Charles Brownson versucht weniger seine literarische Analyse zu verfolgen, sondern beschreibt in den beiden folgenden, im Kern ineinander greifenden Kapiteln „Psycho-Intuitive and Noir“ sowie „Hard-boiled, Spies and Thriller“ verschiedene „Seitenarme“ seiner Theorie. Betrachtet der Leser weiterhin einen Sherlock Holmes und damit auch Charlie Chan als kalt wegen ihrer logischen Vorgehensweise, dann wäre der intuitive Maigret „warm“. In fast einhundertzwanzig Romanen und Kurzgeschichten erfährt der Leser auch nicht mehr über diese Figur als auch über Sherlock Holmes. Interessant ist, dass zwei Aspekte dieser beiden so unterschiedlichen, hier exemplarischen der Studie entnommenen Figuren nicht berücksichtigt werden. Maigret ist ein Beamter, ein Angestellter des Staates, der von Amts wegen ermittelt und die Verbrechen aufklärt. Dabei spielt seine Vorgehensweise wie bei Columbo – dem zweiten intuitiven Detektiv – vorläufig keine Rolle. Er wird dafür bezahlt, dem Staat zu dienen. Sherlock Holmes ist wie Philip Marlowe oder Sam Spade ein Freiberufler, in den späteren Geschichten sogar ein finanziell unabhängiger Selbstständiger, für den die Herausforderung wichtiger ist als das Überführen eines Verbrechers. Darum finden sich einige Sherlock Holmes Geschichten in Doyles Kanon, in dem der Detektiv den Verbrecher entlarvt und ihn nicht der Justiz übergibt. Diese freien Entscheidungen kann, darf und wird ein Maigret nicht treffen.

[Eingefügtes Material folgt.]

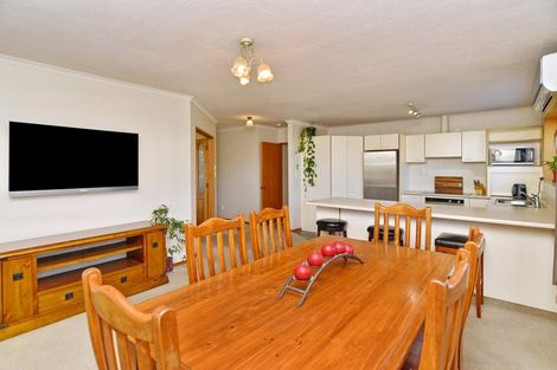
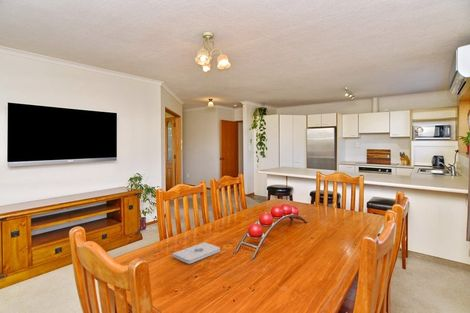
+ notepad [172,241,221,265]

Ebenfalls fragwürdig ist die Unterteilung der beiden schon angesprochenen Kapitel in „Noir“ und dann „Hardboiled“. Historisch gesehen ist der Film Noir – das einzige Genre, das überwiegend cineastisch funktioniert durch die intelligente Mischung aus dunklen Plots, den erdrückenden Stimmungen der Großstadt und der ambivalenten Nutzung der bürgerlichen Figuren – eine Abzweigung des Hardboiled Romans. Brownson geht nicht darauf ein, dass ein Sherlock Holmes oder ein Lord Peter Wimpsey zwar in den einfachen bürgerlichen Schichten ermittelt und die sozialen Klassengrenzen ignoriert haben, sie aber niemals dieser Klasse angehörten.  Der hardboiled Detektiv von Dashiell Hammett und Raymond Chandler, James M. Cain oder später auch James Ellroy gab den einfachen Menschen das Verbrechen zurück. Ihre Detektive stammten aus der teilweise unteren bürgerlichen Klasse und haben sich nicht selten verzweifelt in dem von Wirtschaftskrise gebeutelten Amerika eine Stufe auf der sozialen Leiter nach oben gekämpft. Sie mussten zwar in den oberen, reichen Kreisen ermitteln, sind aber niemals anerkannt worden. Brownson macht die sozialen, politischen und schließlich auch wirtschaftlichen Veränderungen für die Veränderung des Detektivgenres verantwortlich und liegt dabei nicht einmal falsch. Er macht aber den Fehler, sich zu sehr auf die Figur des Detektivs zu konzentrieren und die Randströmungen nicht immer richtig, sondern in seine These eingeklemmt zu interpretieren. Die Grenzen zwischen den Noir Detective und seinem Vorgänger dem Hardboiled Detective sind trotz verschiedener Tabellen zu gering, zumal es viele Film Noir Streifen gibt, die gänzlich auf die Figur des Ermittlers, vielleicht sogar auf die klassische Strukturierung des Ermittlungsvorgangs – siehe „Detour“ – verzichten und trotzdem untrennbar mit diesem Subgenre verbunden sind.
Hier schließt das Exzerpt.